What if one or two hours a week thay could learn the effects it has on others.this might help as sometimes the assisant bullys are very very differcult to detect.taking about this in a place where thay are open with each other might help them to see each other as people and not toys thay can dominate.

pauline of 4:34PM June 04, 2011

I know there are a lot of parents out there who are concerned about cyber bullying. Digital drama is real life for teens and tweens. Here is a great web site for parents who are feeling a little helpless because they don't know how to help their kids sort through all this digital drama:

http://www.internetsafety101.org/cyberbullyingsafety.htm

Internet Safety Advocate of VA 11:05AM June 03, 2011

It is definitely a problem and can cost people their lives or reputations. No one has that right and libel is not freedom of speech. I know some of the social media groups like Facebook and Twitter get all the press but there is a site called Topix that is ten times worse. They don't even require registration! Formspring is bad as well.

Todd of ID 9:48AM June 03, 2011

Phoebe Prince was NOT to any significant extent a victim of cyberbullying, in the sense of online posts or pages on the internet, like on social networking websites.

She had a few -- like a half dozen -- critical comments posted in the context of a conversation between a few students who knew each other and were not misrepresenting their identities as they did so.

There were some harassing text messages that went to Phoebe in the weeks before her suicide in January 2010 but while they might reasonably be considered harassment the OVERWHELMING amount of abuse was carried out against her in person, in school, to her face, behind her back, in classes with teachers present, and in graffiti written on walls and chalkboards -- and the school did essentially nothing about it except for one suspension due to an incident directly witnessed by a teacher about a week before her death.
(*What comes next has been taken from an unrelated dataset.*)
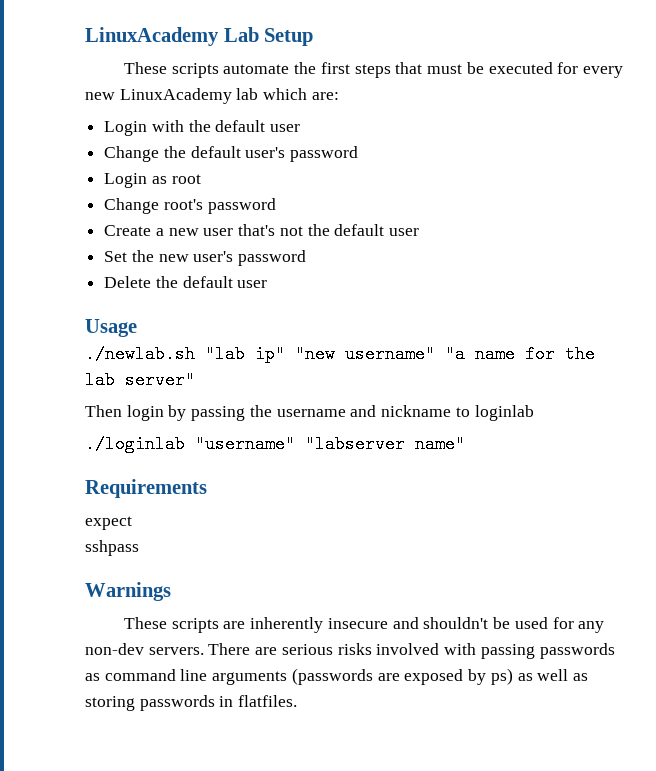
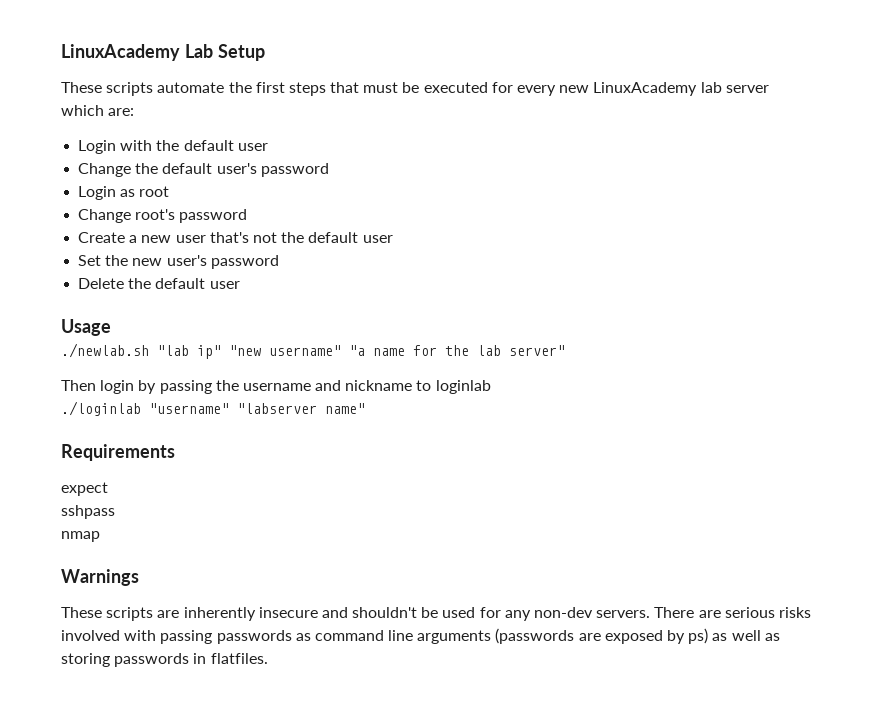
(259, 94) none -> [725,85,769,93] server
(139, 548) none -> [61,531,100,542] // nmap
There were numerous other incidents of insulting and abusive remarks and statements made about her before and after her death related to her dating relationship with two football players on the high school football team which for the most part weren't responded to in a critical way by teachers and administrators.

The inaction and near willful ignorance of teachers, staff, and administrators may have been unusual, but the degree of harassment due to dating relationships that she experienced isn't all that uncommon -- but discussion of that kind of old-fashioned in-your-face and behind-your-back harassment, even though it is in some cases arguably criminal -- is not being addressed by these anti-"cyberbullying" projects.

What is being addressed awesomely well is the fear of schools of being sued like South Hadly High School was sued by Phoebe's parents. Focusing on cyberbullying and not on relationship issues is a fine way to tell kids who are inclined to bully to "take it outside" the school, but "keep it off the internet." To the extent that antibullying curricula does that, a curricula that costs $5,000 for books and "training" is cheap insurance against numerous likely cases of bullying occurring every year by students on and off campus which puts the school at risk of lawsuits with civil settlements that easily go into the six- to seven-digit range, even if they settle out of court for an undisclosed sum as happened in Phoebe's case.

Anti-cyberbullying curricula may reduce the risk of schools being sued but I don't think it does much at all in the way of advocating the rights of the victims.